Short story by Stephen King

"The Oracle and the Mountains" is a short story by American writer Stephen King, originally published in The Magazine of Fantasy and Science Fiction in February 1981. In 1982, "The Oracle and the Mountains" was collected with several other stories King published in The Magazine of Fantasy and Science Fiction as The Dark Tower: The Gunslinger. "The Oracle and the Mountains" formed the third chapter of the book, and was slightly revised for the inclusion.

==Plot summary==

Roland and Jake manage to make their way out of the desert, into lusher territory. They come across a Speaking Ring. At night, Jake is drawn to the ring by the Oracle contained within, but Roland saves the boy before the Oracle can drain him to death via sexual intercourse.
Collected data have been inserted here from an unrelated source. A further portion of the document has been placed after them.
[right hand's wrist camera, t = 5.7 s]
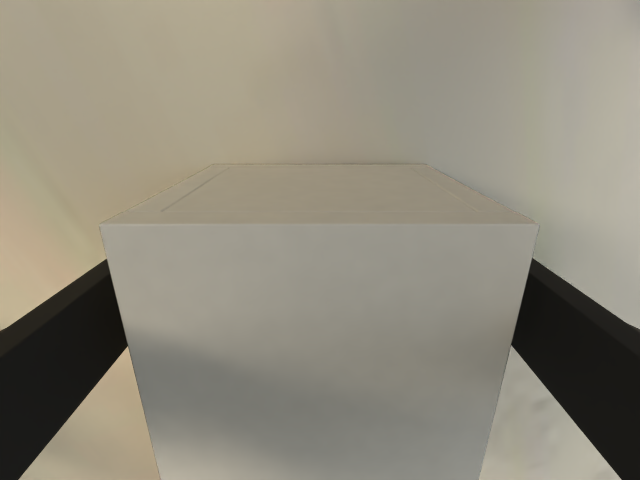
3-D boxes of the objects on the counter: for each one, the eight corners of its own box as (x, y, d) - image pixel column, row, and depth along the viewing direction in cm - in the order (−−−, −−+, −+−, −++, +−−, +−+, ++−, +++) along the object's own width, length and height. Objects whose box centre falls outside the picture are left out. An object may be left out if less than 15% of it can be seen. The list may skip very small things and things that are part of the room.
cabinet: (392, 476, 24) (431, 676, 16) (247, 476, 24) (207, 676, 16) (426, 163, 17) (540, 224, 8) (212, 163, 17) (97, 224, 8)
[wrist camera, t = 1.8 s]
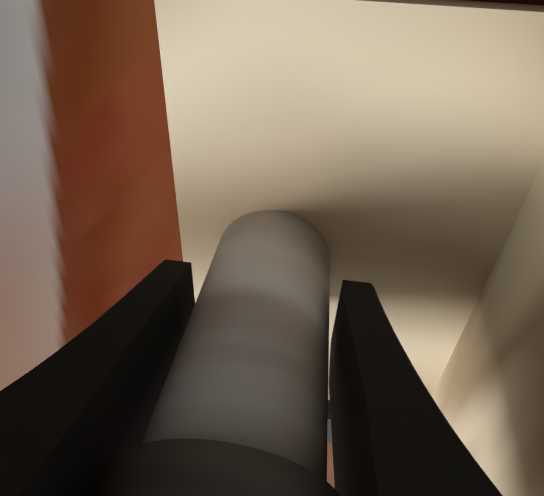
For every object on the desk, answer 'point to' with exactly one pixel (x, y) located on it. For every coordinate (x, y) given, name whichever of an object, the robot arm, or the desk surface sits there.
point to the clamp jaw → (349, 230)
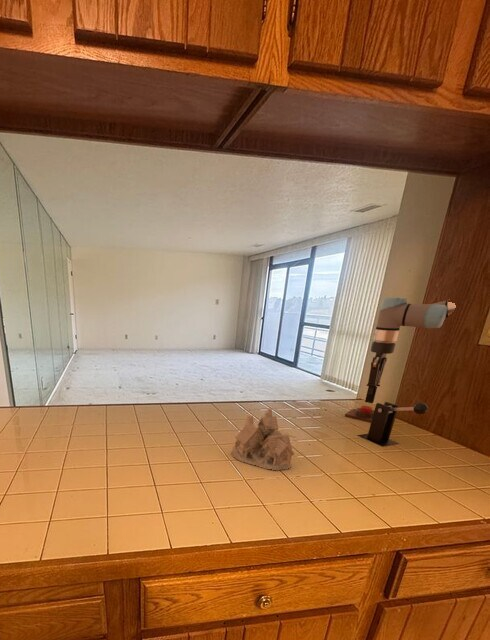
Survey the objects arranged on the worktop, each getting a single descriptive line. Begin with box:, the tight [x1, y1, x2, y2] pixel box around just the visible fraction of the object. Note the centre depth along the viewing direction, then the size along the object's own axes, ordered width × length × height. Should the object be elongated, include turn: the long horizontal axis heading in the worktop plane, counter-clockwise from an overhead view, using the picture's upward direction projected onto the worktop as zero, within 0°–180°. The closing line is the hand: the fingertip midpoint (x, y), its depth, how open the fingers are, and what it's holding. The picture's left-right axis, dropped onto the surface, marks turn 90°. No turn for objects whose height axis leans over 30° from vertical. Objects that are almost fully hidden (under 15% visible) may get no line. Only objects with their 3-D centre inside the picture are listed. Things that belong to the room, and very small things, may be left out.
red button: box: [360, 405, 373, 413], centre depth 139 cm, size 4×4×2 cm
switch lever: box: [389, 402, 429, 415], centre depth 110 cm, size 14×4×4 cm, turn 22°
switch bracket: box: [357, 401, 400, 448], centre depth 117 cm, size 10×8×14 cm
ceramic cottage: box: [230, 407, 295, 471], centre depth 103 cm, size 16×16×15 cm
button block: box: [344, 407, 375, 424], centre depth 140 cm, size 12×10×4 cm
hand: (369, 402), depth 138 cm, fingers closed
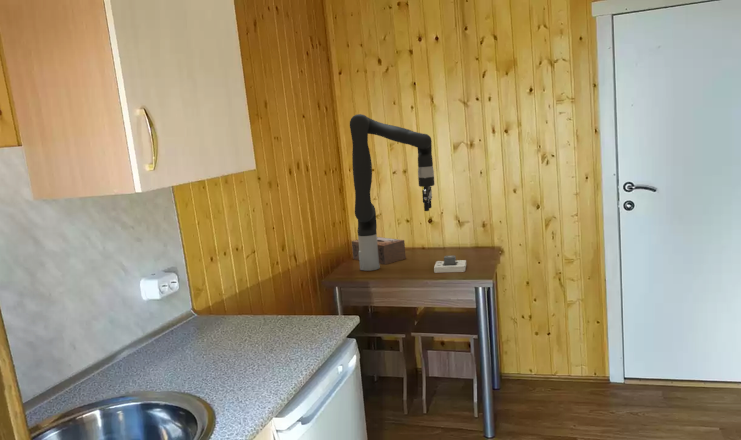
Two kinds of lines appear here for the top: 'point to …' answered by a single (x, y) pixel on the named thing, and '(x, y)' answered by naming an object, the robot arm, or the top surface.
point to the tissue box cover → (385, 250)
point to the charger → (449, 260)
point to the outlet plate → (450, 267)
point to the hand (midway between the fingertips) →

Roland restrains Jake at their campsite and gives him the jawbone taken from the skeleton in the way station, as a means of warding off the Oracle's influence. He then goes down to the Speaking Ring, taking mescaline to fortify himself. When he reaches the ring, he has a powerful psychosexual exchange with the Oracle, who tells him of Eddie Dean and Susannah Dean.

The next day they leave the campsite and eventually come to a mountain. The man in black is there, and taunts Roland, telling him that only the two of them will speak on the other side. Roland asks Jake to make his choice as to whether he wishes to leave the gunslinger or accompany him, and Jake agrees to come with him, knowing that Roland plans to sacrifice him in order to reach the man in black.